(Document section)

The table schema matches the table schema used in the Batch Domain Loading tool, as well as the Export Geodatabase Domains tool.

ESRI database types supported are: personal, file, SDE. Non-ESRI databases are not supported.

The output from this tool can be used for verifying and editing domain values, for domain documentation, as well as for a domain loading table.

Illustration

Usage

There is no usage for this tool.

Syntax

DomainValuesInTables_mytools (Feature_Class_or_Table_List_To_Process, Output_Workspace, Output_Table_Name)

Parameter	Explanation	Data Type
Feature_Class_or_Table_List_To_Process	Dialog Reference List of Tables or Feature Classes ___________________ Python Reference List of Tables or Feature Classes	Multiple Value
Output_Workspace	Dialog Reference Output workspace ___________________ Python Reference Output workspace	Workspace
Output_Table_Name	Dialog Reference Output table name ___________________ Python Reference Output table name	String

Code Samples

ListDomainValuesInTables.py

See below for tool source code.

import arcpy, traceback, sys, os
arcpy.env.overwriteOutput = True

def add_fields(Input_Layer, field_name_list):
    '''ADDS FIELDS TO A TABLE. USES A VALUE TABLE TO COLLECT FIELD PROPERTIES. 
    The example below shows one way to manage field names for easier coding.
    Create the field name list in your main code, then paste below for reference.
        # NAMES FOR FIELDS TO ADD
        col_name = "Domain"
        col_type = "DomainType"
        col_code = "Code"
        col_desc = "Description"
        col_min = "RangeMin"

(Directions)
a) Which ESRI database types does the tool documentation say are supported?
b) Please convert the listing into a two-column CSV with the headers text and answer, starting with the line that contains "this 1065×1032 image." and going on through the line that contains "[1822, 955, 1842, 974] StreetNumber: 130*". Put each text and its answer together in one row, each as a single quoted field with line breaks turned into spaces.
The tool documentation and the listing come from unrelated sources.

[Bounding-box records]
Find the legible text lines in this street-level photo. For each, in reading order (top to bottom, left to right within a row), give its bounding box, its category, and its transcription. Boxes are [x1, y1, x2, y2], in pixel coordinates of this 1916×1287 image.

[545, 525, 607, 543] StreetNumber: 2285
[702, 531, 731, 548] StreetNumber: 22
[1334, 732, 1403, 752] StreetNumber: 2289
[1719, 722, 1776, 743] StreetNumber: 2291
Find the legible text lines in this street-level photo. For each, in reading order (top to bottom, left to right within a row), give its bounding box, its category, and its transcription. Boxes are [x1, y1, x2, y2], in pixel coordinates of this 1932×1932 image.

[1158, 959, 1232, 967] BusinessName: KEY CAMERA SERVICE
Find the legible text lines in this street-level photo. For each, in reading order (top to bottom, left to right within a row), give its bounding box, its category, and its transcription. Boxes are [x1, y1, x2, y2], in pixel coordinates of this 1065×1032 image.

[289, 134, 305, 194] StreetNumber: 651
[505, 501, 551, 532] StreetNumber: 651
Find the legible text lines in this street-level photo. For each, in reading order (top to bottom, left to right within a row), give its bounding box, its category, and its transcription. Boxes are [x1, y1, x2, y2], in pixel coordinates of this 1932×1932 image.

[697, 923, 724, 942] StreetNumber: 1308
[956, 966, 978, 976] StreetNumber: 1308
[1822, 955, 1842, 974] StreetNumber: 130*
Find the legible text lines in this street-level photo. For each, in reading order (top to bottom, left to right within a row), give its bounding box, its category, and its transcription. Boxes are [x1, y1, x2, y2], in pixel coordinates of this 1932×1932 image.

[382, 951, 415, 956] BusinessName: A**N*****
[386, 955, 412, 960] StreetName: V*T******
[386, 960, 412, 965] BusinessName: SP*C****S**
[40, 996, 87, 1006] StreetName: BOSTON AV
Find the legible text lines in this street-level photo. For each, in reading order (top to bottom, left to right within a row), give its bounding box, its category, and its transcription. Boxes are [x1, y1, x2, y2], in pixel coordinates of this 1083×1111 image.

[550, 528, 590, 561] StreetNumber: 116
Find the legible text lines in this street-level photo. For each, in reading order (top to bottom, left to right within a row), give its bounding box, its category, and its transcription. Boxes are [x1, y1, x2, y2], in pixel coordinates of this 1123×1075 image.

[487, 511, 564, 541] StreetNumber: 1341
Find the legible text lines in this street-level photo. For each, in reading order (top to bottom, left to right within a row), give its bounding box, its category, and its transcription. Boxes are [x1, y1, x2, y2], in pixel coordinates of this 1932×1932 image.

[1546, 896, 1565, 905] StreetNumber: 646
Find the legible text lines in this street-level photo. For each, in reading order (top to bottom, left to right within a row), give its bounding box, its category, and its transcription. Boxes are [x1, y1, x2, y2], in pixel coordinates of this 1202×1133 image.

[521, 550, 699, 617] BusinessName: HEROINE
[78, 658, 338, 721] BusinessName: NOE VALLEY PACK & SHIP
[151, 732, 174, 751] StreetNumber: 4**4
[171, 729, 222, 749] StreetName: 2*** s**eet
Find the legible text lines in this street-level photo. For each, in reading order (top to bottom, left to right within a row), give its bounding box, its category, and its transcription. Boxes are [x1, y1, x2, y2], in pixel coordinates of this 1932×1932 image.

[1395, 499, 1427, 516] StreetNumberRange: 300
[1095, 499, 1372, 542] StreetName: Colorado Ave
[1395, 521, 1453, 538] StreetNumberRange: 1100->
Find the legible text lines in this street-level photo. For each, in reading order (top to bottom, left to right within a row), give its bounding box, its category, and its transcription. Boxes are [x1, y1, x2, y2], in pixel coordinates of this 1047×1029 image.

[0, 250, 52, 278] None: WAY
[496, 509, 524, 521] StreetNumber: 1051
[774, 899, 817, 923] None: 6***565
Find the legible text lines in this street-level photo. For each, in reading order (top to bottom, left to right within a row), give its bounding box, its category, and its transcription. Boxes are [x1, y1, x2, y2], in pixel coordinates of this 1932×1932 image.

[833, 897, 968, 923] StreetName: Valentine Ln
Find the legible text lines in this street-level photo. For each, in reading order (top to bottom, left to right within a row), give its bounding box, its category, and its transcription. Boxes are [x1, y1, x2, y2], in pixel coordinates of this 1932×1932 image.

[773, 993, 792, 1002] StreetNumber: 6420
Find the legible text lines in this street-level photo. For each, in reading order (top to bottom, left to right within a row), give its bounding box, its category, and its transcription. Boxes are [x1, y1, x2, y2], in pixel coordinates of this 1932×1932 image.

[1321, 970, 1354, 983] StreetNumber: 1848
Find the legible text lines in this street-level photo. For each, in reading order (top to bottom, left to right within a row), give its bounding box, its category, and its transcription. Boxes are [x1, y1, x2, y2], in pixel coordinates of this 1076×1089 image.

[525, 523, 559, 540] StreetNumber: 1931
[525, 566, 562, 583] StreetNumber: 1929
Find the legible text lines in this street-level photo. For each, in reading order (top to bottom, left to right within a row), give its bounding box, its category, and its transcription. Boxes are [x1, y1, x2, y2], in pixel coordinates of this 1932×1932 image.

(Results of the tasks)
a) Personal, file, and SDE databases.

b)
text,answer
"Find the legible text lines in this street-level photo. For each, in reading order (top to bottom, left to right within a row), give its bounding box, its category, and its transcription. Boxes are [x1, y1, x2, y2], in pixel coordinates of this 1065×1032 image.","[289, 134, 305, 194] StreetNumber: 651 [505, 501, 551, 532] StreetNumber: 651"
"Find the legible text lines in this street-level photo. For each, in reading order (top to bottom, left to right within a row), give its bounding box, its category, and its transcription. Boxes are [x1, y1, x2, y2], in pixel coordinates of this 1932×1932 image.","[697, 923, 724, 942] StreetNumber: 1308 [956, 966, 978, 976] StreetNumber: 1308 [1822, 955, 1842, 974] StreetNumber: 130*"